Shay Boloor, chief market strategist at Futurum Equities, put it bluntly: “That weakens a key part of the bull case,” arguing the restriction limits USDC’s path toward becoming a true store-of-value asset.
Not everyone is bailing, though. Citi analyst Peter Christiansen kept his Buy rating on Coinbase and held his $400 price target — implying around 118% upside from current levels. He framed COIN as a “beta play on CLARITY,” meaning Coinbase stands to benefit as regulatory rules become clearer, even if the short-term headlines are messy.

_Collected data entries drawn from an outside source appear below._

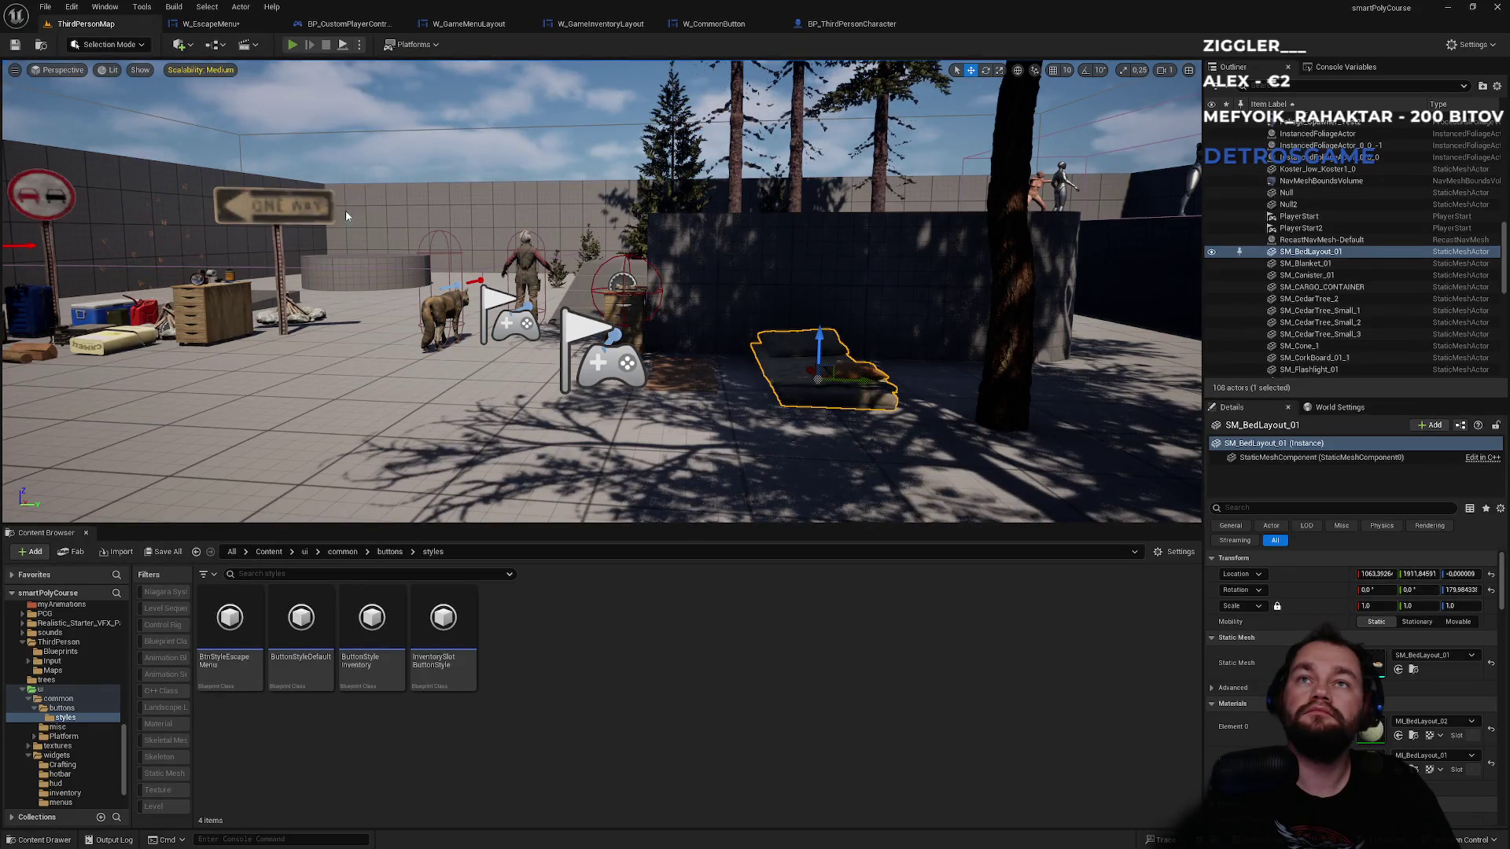
key("alt+p")
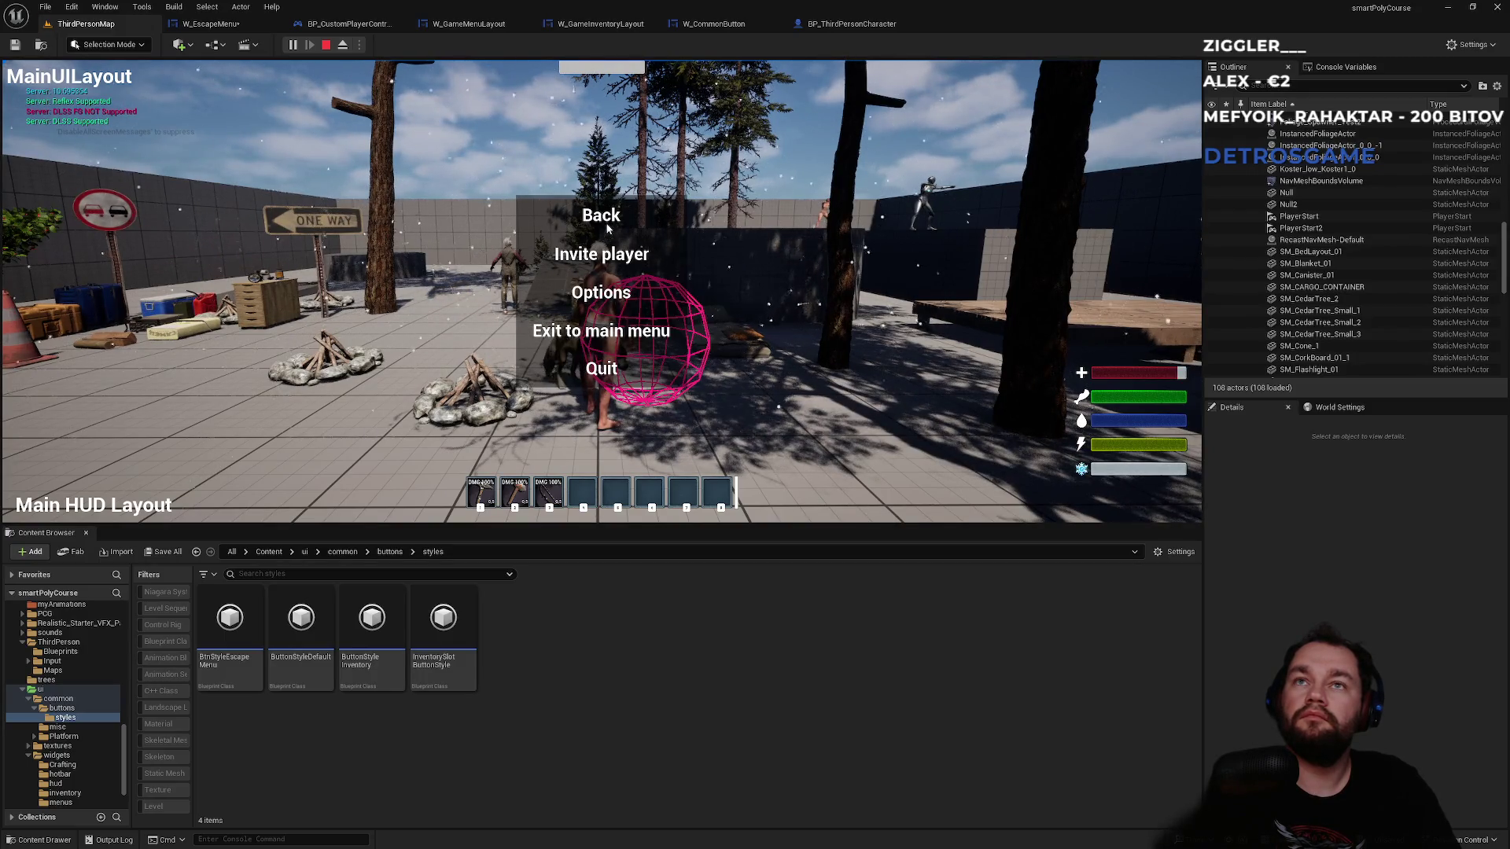
left_click(607, 224)
key("Escape")
key("Escape")
key("Escape")
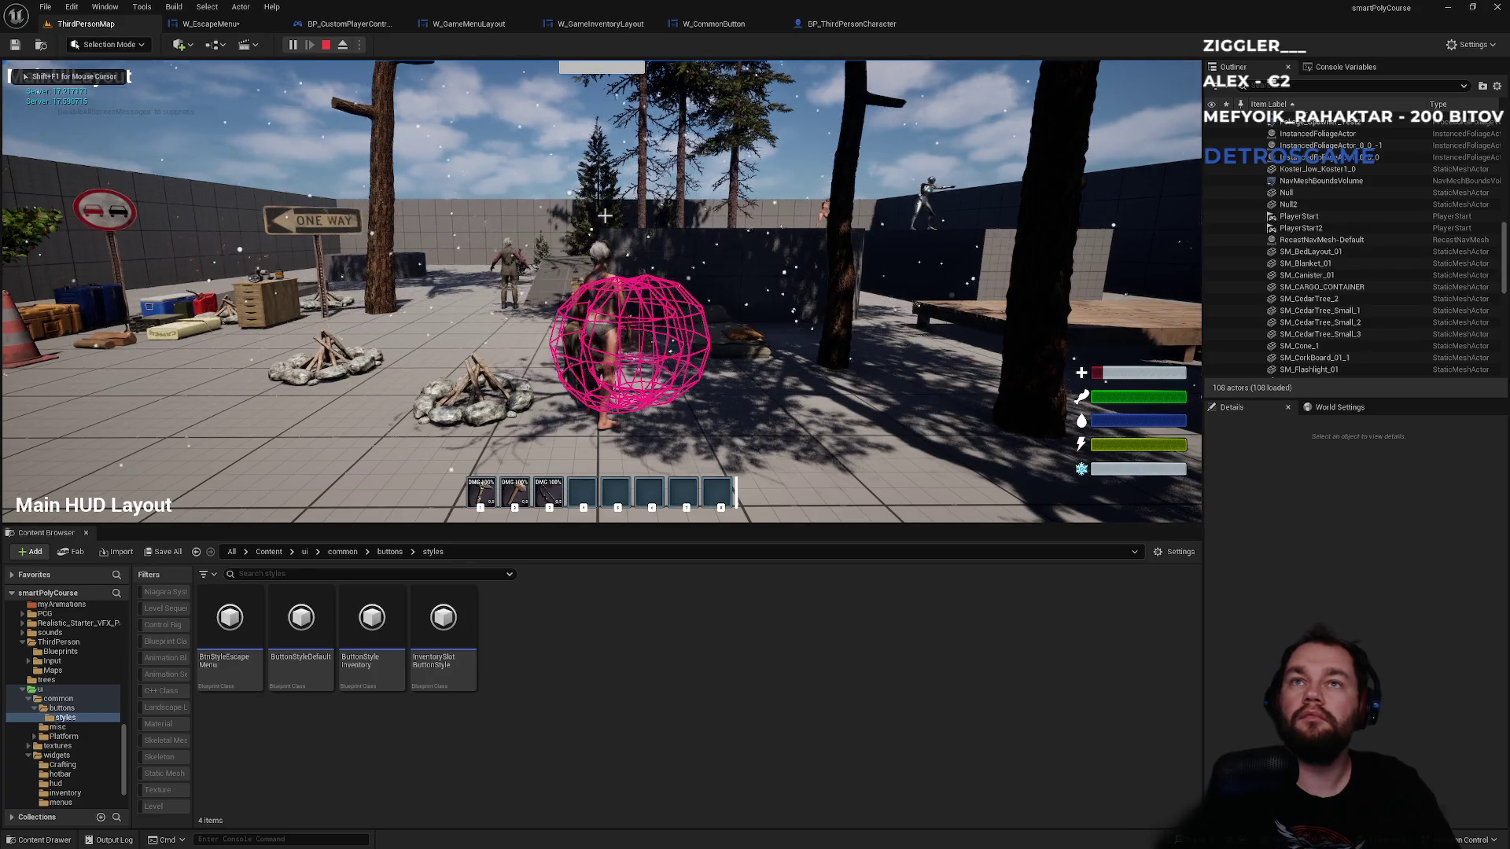
key("Escape")
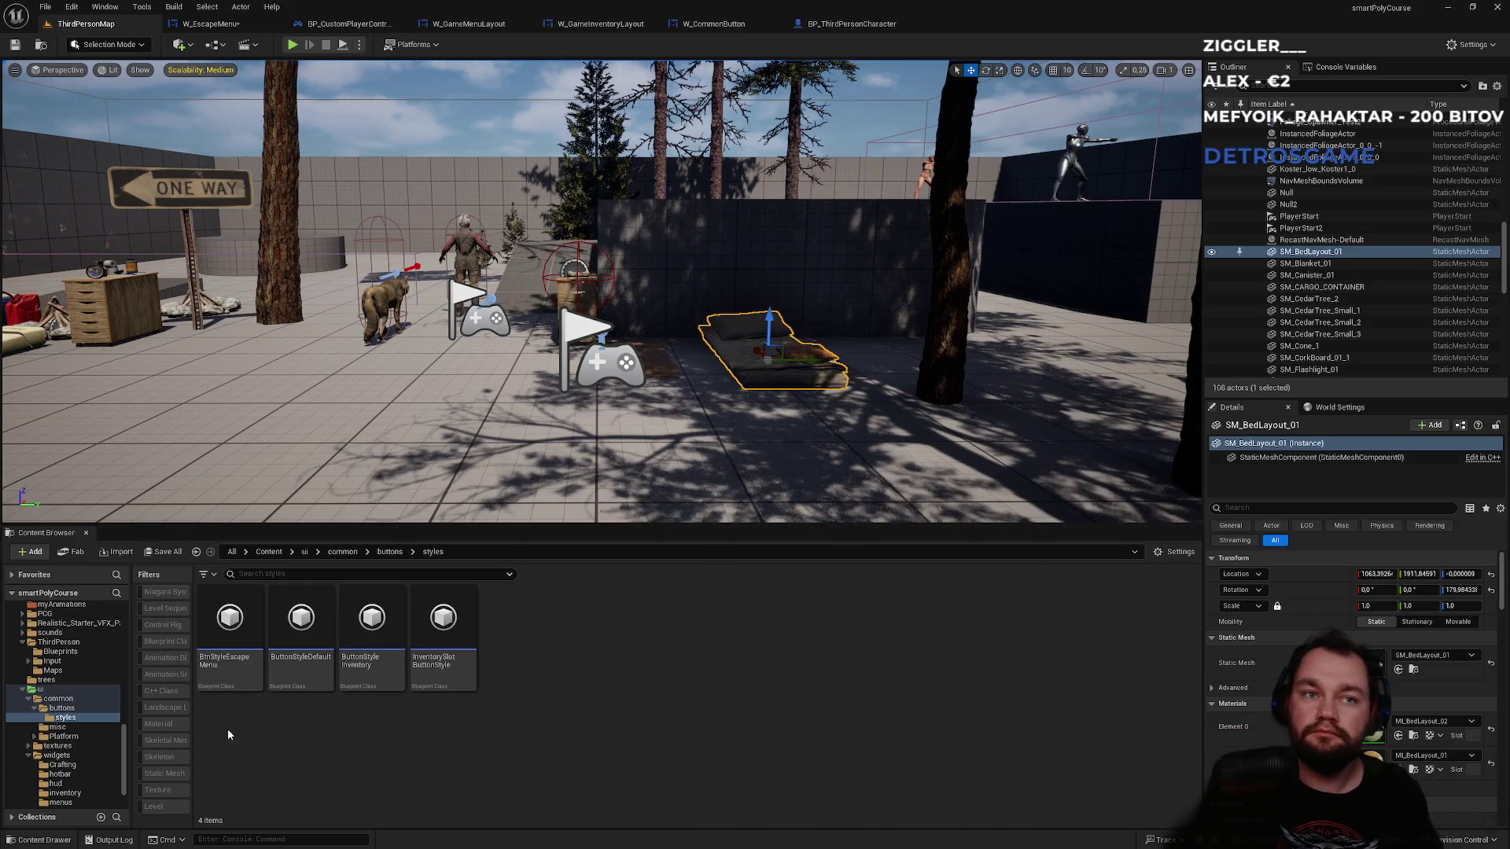
- Drag the Content Browser filters panel wider and check its filter options menu
left_click_drag(193, 744, 236, 744)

Coinbase’s Unit Economics Still Holding Up
Christiansen flagged some near-term pressure from retail spread compression as Coinbase One subscriber numbers grow, but noted the underlying economics remain positive. He also pointed to nine straight quarters of native unit growth as evidence the platform’s core engagement is intact.
COIN currently holds a Moderate Buy consensus across Wall Street, based on 24 analyst ratings — 18 Buys, 5 Holds, and 1 Sell. The average price target is $266.15, pointing to around 45% upside from current trading levels.
Robinhood (HOOD) also fell 4.7% on the day, reflecting wider concern across crypto-linked equities.
The draft CLARITY Act is still being finalized, with negotiations between lawmakers, crypto firms, and banking executives ongoing as of March 24. Some insiders have flagged that the current language is vague enough to be interpreted more aggressively by future regulators.
Meetings between parties were held on March 23 and 24 as both sides pushed toward a final deal.